3. Leon; Dapat hidup berbulan-bulan didalam air, mati dengan pengeringan /oksidan.

Masa inkubasi : 7-10-35 hari

Klasifikasi virus

Golongan : Golongan IV ((+)ssRNA)

Familia : Picornaviridae

Genus : Enterovirus

Spesies : Poliovirus

d. penularan

Page 12: Polio Gtoo

Cara penularannya dapat melalui :

1. Inhalasi

2. Makanan dan minuman

3. Bermacam serangga seperti lipas, lalat, dan lain-lain.

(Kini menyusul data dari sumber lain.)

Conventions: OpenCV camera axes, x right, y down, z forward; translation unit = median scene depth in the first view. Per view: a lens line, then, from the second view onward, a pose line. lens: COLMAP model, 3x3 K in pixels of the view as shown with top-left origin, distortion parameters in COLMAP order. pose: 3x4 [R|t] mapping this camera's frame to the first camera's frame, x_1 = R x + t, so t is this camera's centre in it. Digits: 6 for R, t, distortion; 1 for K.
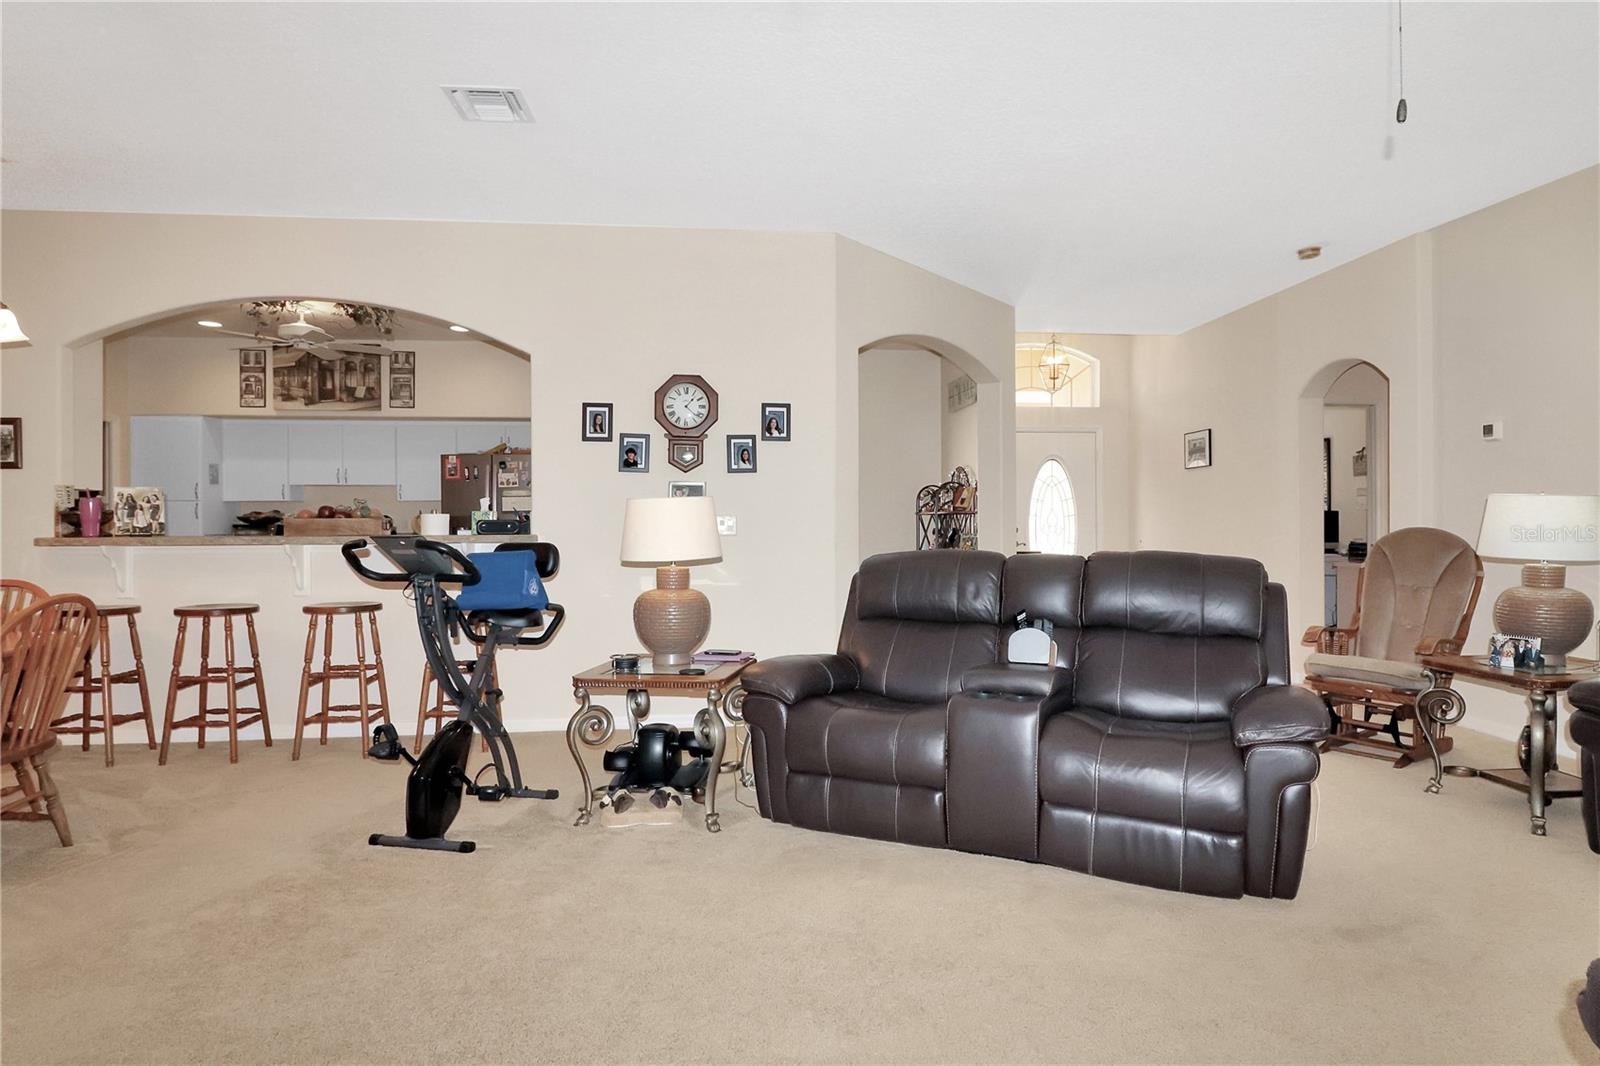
lens RADIAL K [[822.2, 0, 792.9], [0, 822.2, 531.4], [0, 0, 1]] dist [-0.003787, -0.000706]
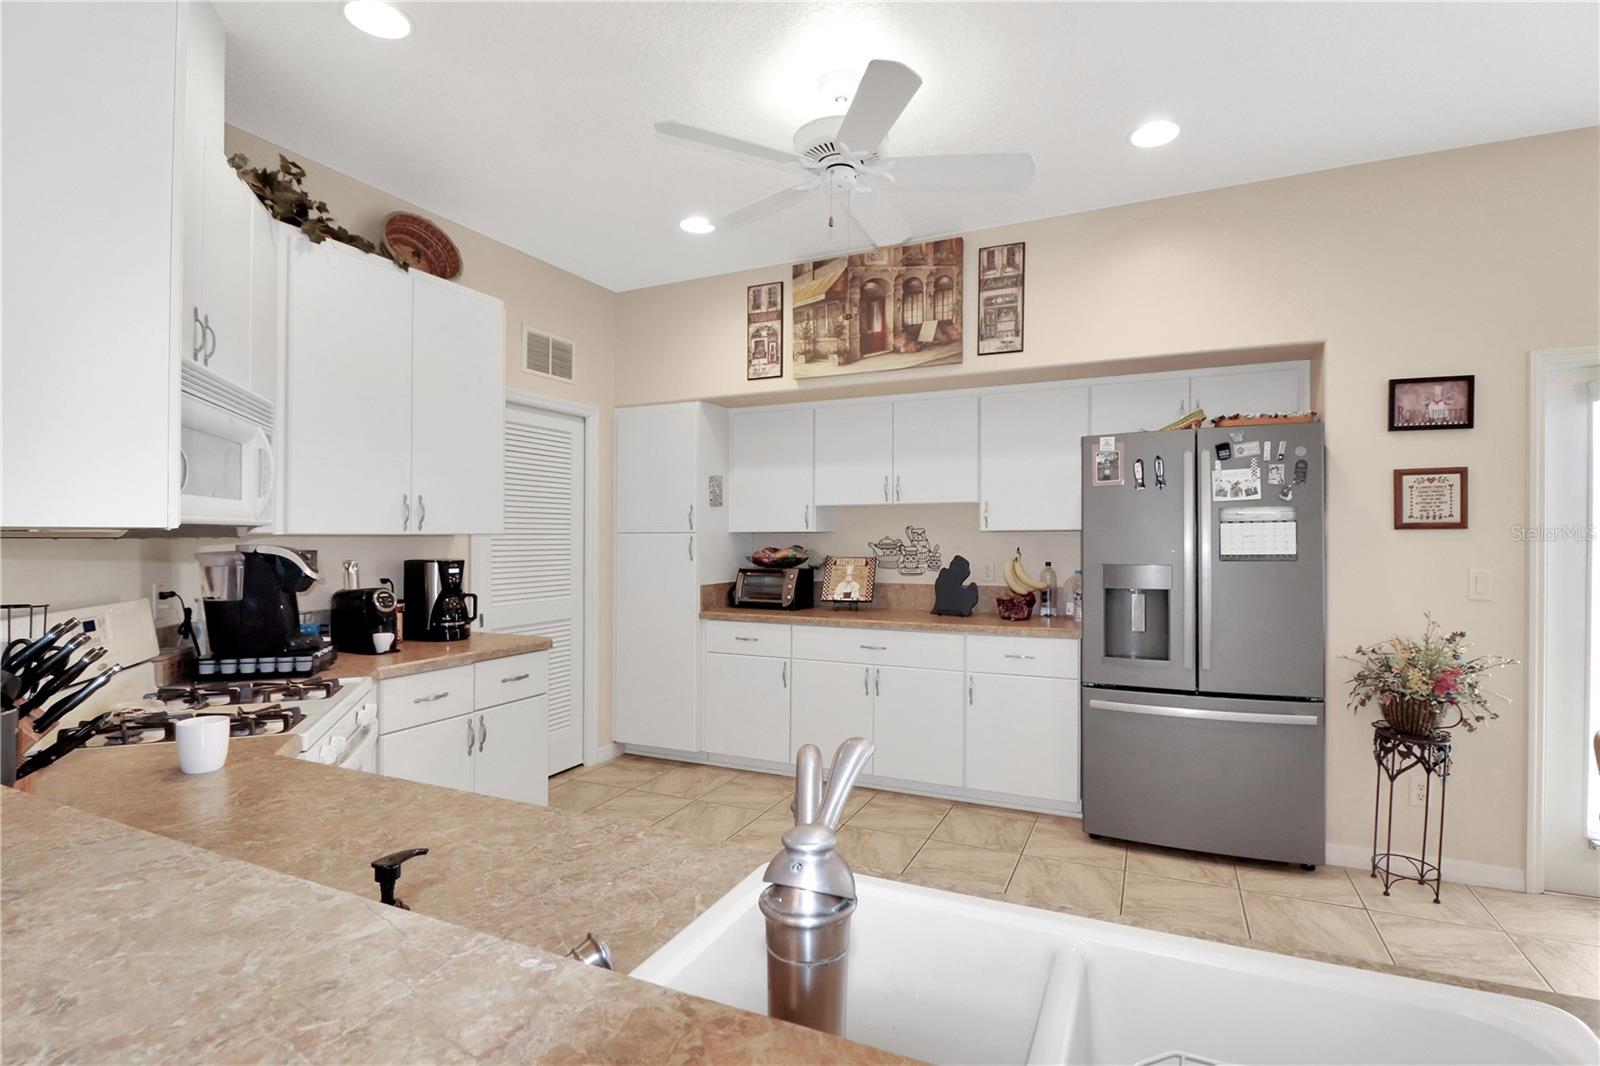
lens RADIAL K [[762.3, 0, 806.9], [0, 762.3, 558.9], [0, 0, 1]] dist [-0.014597, -0.005510]
pose [[0.845320, 0.017151, -0.533985, -0.325002], [-0.007940, 0.999778, 0.019541, -0.028750], [0.534202, -0.012279, 0.845268, 0.532948]]
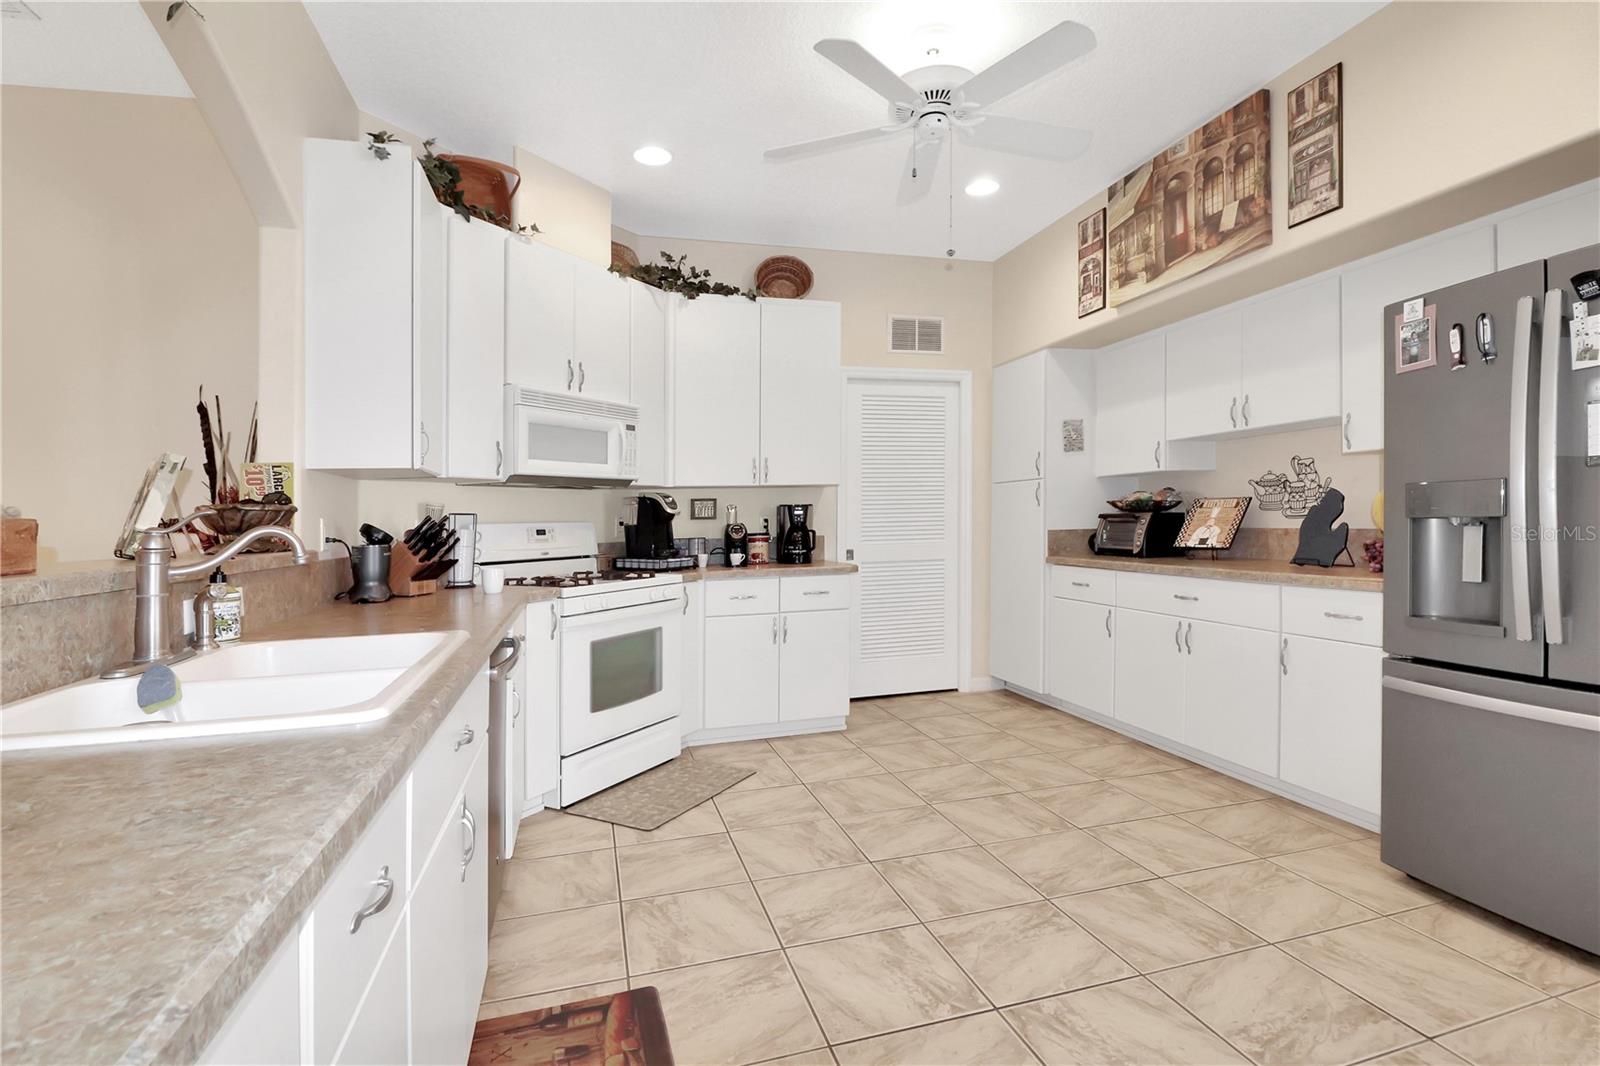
lens RADIAL K [[762.3, 0, 800.7], [0, 762.3, 532.8], [0, 0, 1]] dist [-0.014597, -0.005510]
pose [[0.135725, 0.015064, -0.990632, -0.146680], [0.009986, 0.999813, 0.016572, -0.006092], [0.990696, -0.012142, 0.135549, 0.713248]]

Penularan melalui oral berkembambang biak diusus→verimia virus+DC

faecese beberapa minggu.

e. pencegahan

Cara pencegahan dapat dilalui melalui :

1. Imunisasi

2. Jangan masuk daerah endemis

3. Jangan melakukan tindakan endemis

f. patofisiologi

Virus hanya menyerang sel-sel dan daerah susunan syaraf tertentu. Tidak semua

neuron yang terkena mengalami kerusakan yang sama dan bila ringan sekali dapat

terjadi penyembuhan fungsi neuron dalam 3-4 minggu sesudah timbul gejala. Daerah

yang biasanya terkena poliomyelitis ialah :

1. Medula spinalis terutama kornu anterior

2. Batang otak pada nucleus vestibularis dan inti-inti saraf cranial serta

formasio retikularis yang mengandung pusat vital.

3. Sereblum terutama inti-inti virmis.

4. Otak tengah “midbrain” terutama masa kelabu substansia nigra dan

kadang-kadang nucleus rubra.

5. Talamus dan hipotalamus.

6. Palidum.

7. Korteks serebri, hanya daerah motorik.